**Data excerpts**
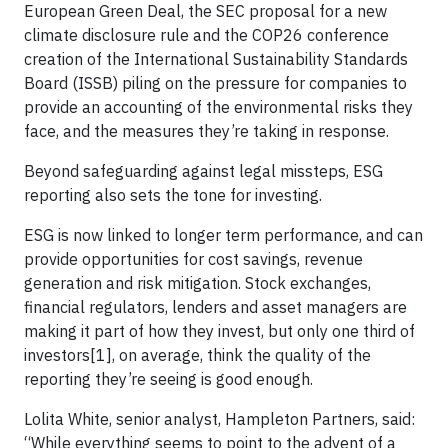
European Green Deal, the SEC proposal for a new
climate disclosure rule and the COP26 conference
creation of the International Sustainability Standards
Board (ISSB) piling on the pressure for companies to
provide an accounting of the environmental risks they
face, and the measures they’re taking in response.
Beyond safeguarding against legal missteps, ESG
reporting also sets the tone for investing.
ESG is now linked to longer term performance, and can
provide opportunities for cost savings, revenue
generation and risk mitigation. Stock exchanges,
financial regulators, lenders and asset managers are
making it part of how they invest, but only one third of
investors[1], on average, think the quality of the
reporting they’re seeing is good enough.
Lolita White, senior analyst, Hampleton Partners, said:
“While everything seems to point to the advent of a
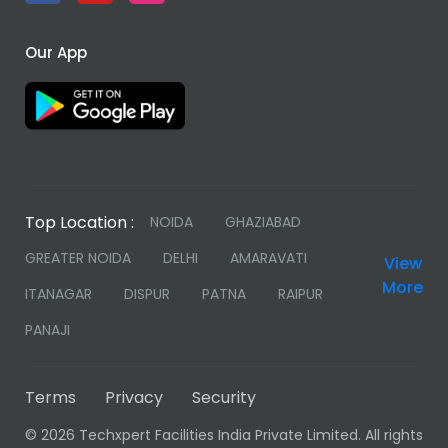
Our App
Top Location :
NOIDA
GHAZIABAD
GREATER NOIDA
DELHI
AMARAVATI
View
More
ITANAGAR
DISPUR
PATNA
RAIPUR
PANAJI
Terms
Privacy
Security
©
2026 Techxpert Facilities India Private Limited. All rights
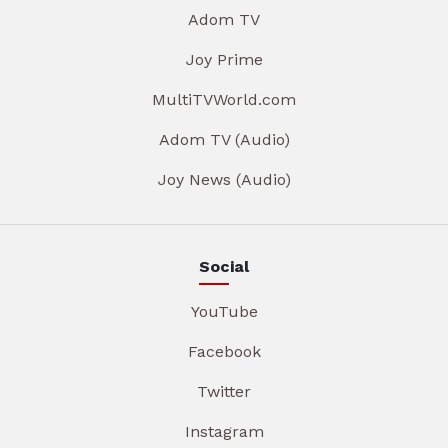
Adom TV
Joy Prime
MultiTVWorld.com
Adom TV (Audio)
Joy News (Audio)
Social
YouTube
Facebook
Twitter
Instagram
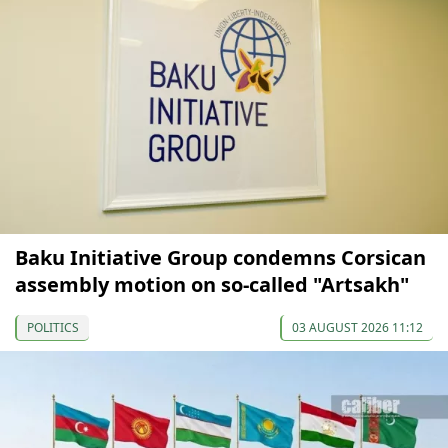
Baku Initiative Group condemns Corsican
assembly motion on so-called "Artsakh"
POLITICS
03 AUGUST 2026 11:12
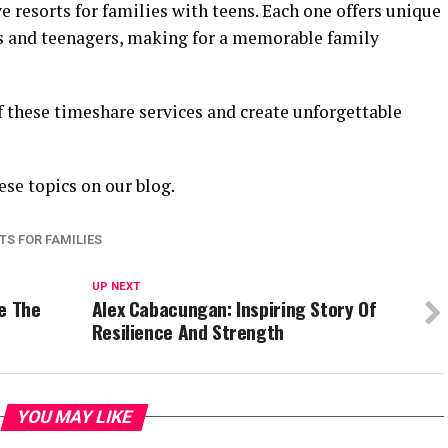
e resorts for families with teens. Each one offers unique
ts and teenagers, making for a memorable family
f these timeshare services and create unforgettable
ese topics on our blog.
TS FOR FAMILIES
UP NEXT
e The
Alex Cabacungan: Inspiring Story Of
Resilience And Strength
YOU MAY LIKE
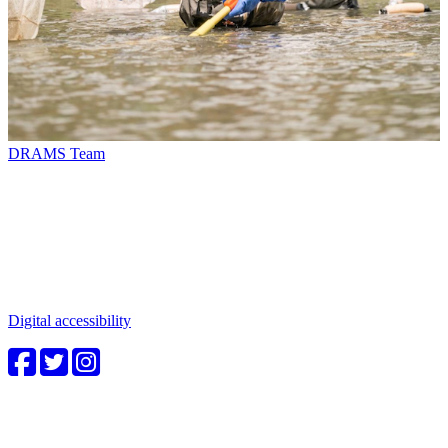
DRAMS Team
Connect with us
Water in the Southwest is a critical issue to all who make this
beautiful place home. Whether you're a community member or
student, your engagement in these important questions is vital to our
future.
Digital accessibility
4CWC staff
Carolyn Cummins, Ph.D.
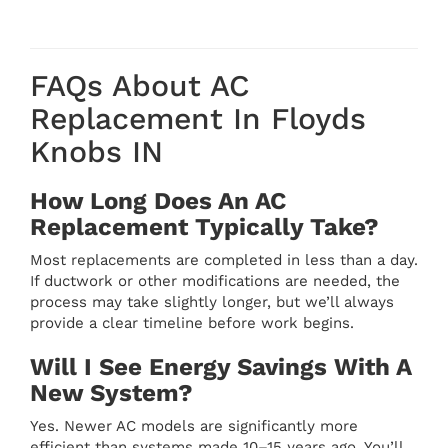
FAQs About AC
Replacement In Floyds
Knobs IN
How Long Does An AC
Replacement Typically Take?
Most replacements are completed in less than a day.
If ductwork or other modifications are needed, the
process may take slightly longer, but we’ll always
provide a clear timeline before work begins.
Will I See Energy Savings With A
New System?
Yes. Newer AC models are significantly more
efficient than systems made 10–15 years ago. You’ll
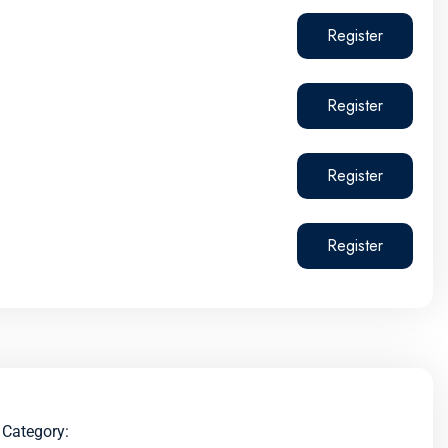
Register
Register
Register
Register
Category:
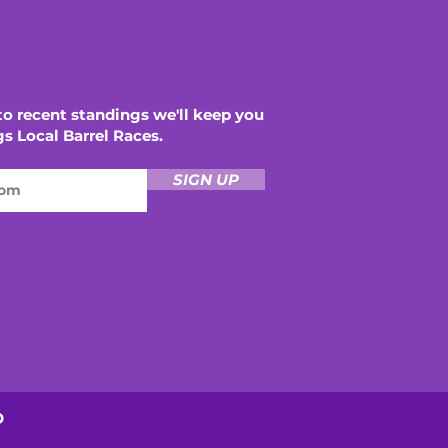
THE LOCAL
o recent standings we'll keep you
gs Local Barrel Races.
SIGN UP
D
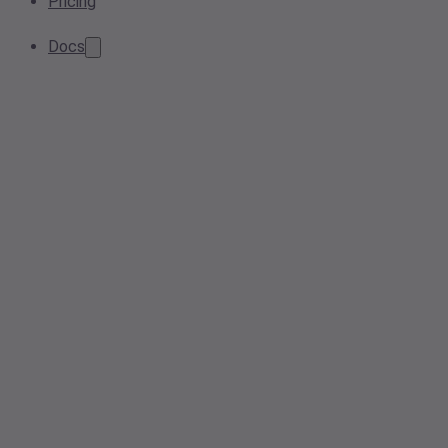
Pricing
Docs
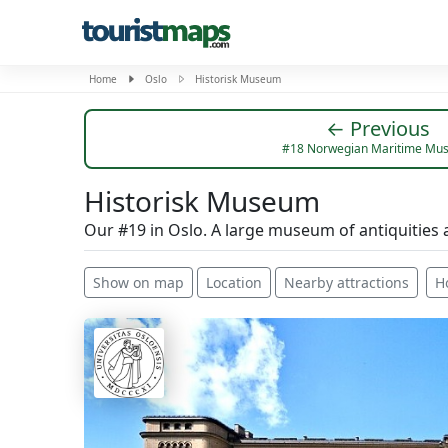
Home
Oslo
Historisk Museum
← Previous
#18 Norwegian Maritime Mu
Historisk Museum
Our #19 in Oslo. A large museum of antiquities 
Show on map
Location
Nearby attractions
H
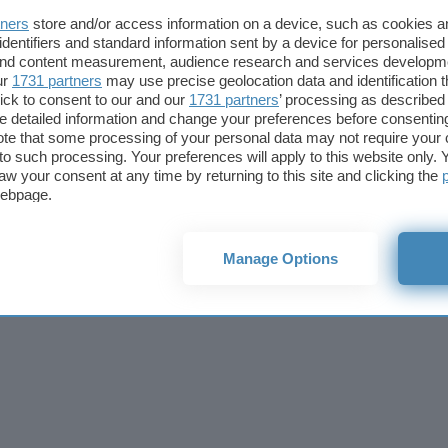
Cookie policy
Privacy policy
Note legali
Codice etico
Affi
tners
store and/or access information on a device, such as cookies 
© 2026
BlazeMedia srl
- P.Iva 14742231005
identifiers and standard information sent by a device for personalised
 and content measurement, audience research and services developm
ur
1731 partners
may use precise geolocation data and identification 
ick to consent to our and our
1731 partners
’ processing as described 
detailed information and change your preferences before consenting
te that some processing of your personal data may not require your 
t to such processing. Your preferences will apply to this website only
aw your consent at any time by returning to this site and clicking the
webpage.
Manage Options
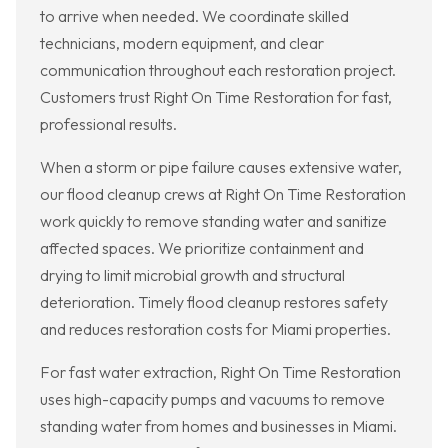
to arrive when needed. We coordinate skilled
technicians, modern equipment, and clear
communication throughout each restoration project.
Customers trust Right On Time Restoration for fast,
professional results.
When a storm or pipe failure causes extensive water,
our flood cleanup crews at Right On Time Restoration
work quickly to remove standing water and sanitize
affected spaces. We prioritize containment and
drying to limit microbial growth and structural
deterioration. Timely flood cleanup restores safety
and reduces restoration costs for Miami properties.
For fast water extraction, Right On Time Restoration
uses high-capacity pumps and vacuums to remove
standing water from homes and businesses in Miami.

**Task objective**
Take each line above that contains "these" and copy it out.

**Exercise response**
f these timeshare services and create unforgettable
student, your engagement in these important questions is vital to our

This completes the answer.